Il polipropilene atattico presenta una struttura che lo rende di aspetto gommoso e appiccicoso. Scartato in un primo tempo, successivamente venne utilizzato per rendere più stabile il manto d’asfalto stradale e, date le sue caratteristiche antisdrucciolo, nella posa delle moquette.

Nel 1957 la Montecatini (la principale industria chimica italiana che nel 1966 incorporò la società elettrica Edison, divenendo l’attuale Montedison) iniziò la produzione industriale del polipropilene che venne commercializzato con il nome di Moplen (da Montecatini polipropilene) e trovò applicazione nell’industria automobilistica, chimica, degli elettrodomestici, dei giocattoli, ma soprattutto dei contenitori di uso casalingo di varie forme e dimensioni. Contemporaneamente il prodotto trovava notevole impiego nella produzione di fibre tessili con il nome di Meraklon e di pellicole per imballaggi con il nome di Moplefan.

L’importanza pratica delle scoperte di Natta non fu inferiore all’interesse scientifico in quanto aprì la strada allo studio della stereochimica macromolecolare, che avrebbe condotto alla scoperta di altri tipi di ordine dei polimeri di cui la disposizione ordinata delle catene del polipropilene è solo un caso. Variando poi il numero e il tipo dei monomeri e con l’aiuto della diffrazione dei raggi X, di cui il Natta era stato il promotore, vennero scoperti altri tipi, anche complessi, di ordinamento sterico.
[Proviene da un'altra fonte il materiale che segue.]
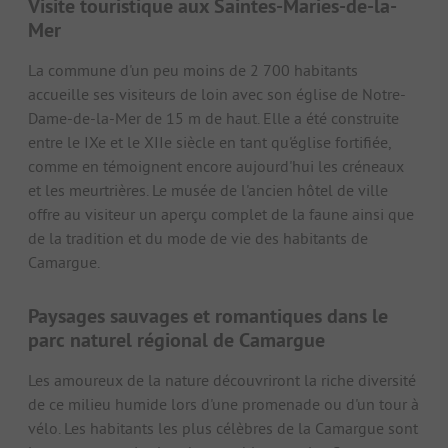
Visite touristique aux Saintes-Maries-de-la-
Mer
La commune d'un peu moins de 2 700 habitants
accueille ses visiteurs de loin avec son église de Notre-
Dame-de-la-Mer de 15 m de haut. Elle a été construite
entre le IXe et le XIIe siècle en tant qu'église fortifiée,
comme en témoignent encore aujourd'hui les créneaux
et les meurtrières. Le musée de l'ancien hôtel de ville
offre au visiteur un aperçu complet de la faune ainsi que
de la tradition et du mode de vie des habitants de
Camargue.
Paysages sauvages et romantiques dans le
parc naturel régional de Camargue
Les amoureux de la nature découvriront la riche diversité
de ce milieu humide lors d'une promenade ou d'un tour à
vélo. Les habitants les plus célèbres de la Camargue sont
Data la migliore conoscenza del rapporto fra struttura molecolare e caratteristiche delle macromolecole, sono stati realizzati nuovi materiali adatti alle condizioni più estreme: le cosiddette materie plastiche da ingegneria. Esse si basano generalmente su monomeri che contengono anelli di benzene, ma che spesso contengono anche altri elementi quali ossigeno e zolfo.

Una delle materie plastiche più conosciute è il polivinilcloruro, più noto con la sigla PVC. Il suo monomero, il cloruro di vinile, è simile all’etilene nel quale un atomo di idrogeno è sostituito da un atomo di cloro (CH2=CHCl). L’atomo di cloro è più grosso di quello di idrogeno ed equivale al metile presente nel propilene. Tuttavia, dato che il cloro è chimicamente differente dal gruppo metilico, il polimero risultante presenta caratteristiche diverse da quelle del polipropilene.

Il PVC presenta una buona stabilità chimica, ma si decompone per effetto della luce e del calore per cui, durante la produzione, si devono aggiungere stabilizzanti termici e della luce. Per renderlo più lavorabile si aggiungono inoltre riempitivi come caolino e talco, lubrificanti e plastificanti. Il PVC rigido si impiega per fabbricare tubi, valvole, dischi, giocattoli e numerosi oggetti casalinghi. Il PVC flessibile si usa invece per preparare nastri adesivi, bottiglie, mastici, suole per scarpe ed altri prodotti. A proposito di bottiglie di plastica è interessante ricordare che all’inizio potevano essere stampate solo con estremità arrotondate alle quali si dovevano incollare delle basi di colore nero. Recentemente sono stati ideati metodi di stampaggio di basi quasi piatte e resistenti alle pressioni generate dalle bevande gassate.